Viajé a mi pueblo para tomar algunas fotografías y, al verlo, recordé una escena de Cinema Paradiso, una película italiana. La escena es la siguiente: “En una sala de cine, se proyecta una película desde una cabina que se extiende hacia la pantalla a través de la boca de un león de mármol ubicado en la pared. Cuando el niño se asoma por encima de su asiento para mirar asombrado la gigantesca cabeza que escupe películas, el león de mármol ruge.”
La imaginación del niño confluye con la realidad; quizá eso me pasaba con los relatos de mi madre. Al encontrarme de nuevo con Simón después de tanto tiempo, me encuentro a un Simón de paso lento; ya no es el Robinson Crusoe atrevido de las historias contadas en casa.

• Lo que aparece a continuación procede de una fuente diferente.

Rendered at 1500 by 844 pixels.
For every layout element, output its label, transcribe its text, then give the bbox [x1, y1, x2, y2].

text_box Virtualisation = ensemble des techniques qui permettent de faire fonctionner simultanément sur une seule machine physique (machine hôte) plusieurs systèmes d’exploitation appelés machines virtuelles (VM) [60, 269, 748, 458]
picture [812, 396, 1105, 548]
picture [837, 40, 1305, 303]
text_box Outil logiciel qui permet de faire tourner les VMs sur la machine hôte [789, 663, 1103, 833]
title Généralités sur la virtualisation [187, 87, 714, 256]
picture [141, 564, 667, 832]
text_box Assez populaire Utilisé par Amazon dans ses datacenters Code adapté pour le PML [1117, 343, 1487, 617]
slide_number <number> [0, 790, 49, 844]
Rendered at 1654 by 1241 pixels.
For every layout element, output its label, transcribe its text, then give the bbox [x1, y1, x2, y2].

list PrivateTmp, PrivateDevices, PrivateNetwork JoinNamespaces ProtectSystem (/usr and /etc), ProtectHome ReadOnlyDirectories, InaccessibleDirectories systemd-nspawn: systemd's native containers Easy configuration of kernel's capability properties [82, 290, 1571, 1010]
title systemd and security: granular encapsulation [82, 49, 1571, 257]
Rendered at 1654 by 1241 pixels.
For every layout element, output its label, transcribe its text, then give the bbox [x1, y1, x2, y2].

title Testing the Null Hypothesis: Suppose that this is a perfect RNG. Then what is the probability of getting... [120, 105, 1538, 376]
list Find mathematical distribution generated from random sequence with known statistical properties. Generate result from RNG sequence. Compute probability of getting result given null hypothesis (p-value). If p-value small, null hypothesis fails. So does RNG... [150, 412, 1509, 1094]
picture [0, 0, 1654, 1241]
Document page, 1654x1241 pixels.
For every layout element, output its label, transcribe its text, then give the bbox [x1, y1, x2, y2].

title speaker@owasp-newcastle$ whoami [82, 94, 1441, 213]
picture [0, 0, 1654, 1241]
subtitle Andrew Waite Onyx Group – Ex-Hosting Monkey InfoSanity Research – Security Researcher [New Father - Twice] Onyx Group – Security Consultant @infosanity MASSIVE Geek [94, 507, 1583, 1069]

Al llegar, mi madre promete contarme la última historia de Simón. Yo, un hombre de 32 años, mientras ella calienta mis pies con sus manos y cubre mi pecho del frío, me dice: “A eso de las 4 de la tarde, cuando los últimos rayos del sol se esconden tras las pocas casas de bahareque que quedan en nuestro pueblo, es frecuente encontrar a un viejo Simón susurrar la primera canción que escuchó en su vida.”
«Cuando yo ya me vaya, cuando ya estés solita
Si de veras me quieres, recuérdame, recuérdame
Se muy bien que me quieres, sabes bien que te quiero
Y por eso te digo, recuérdame, recuérdame, no te olvides de mí.»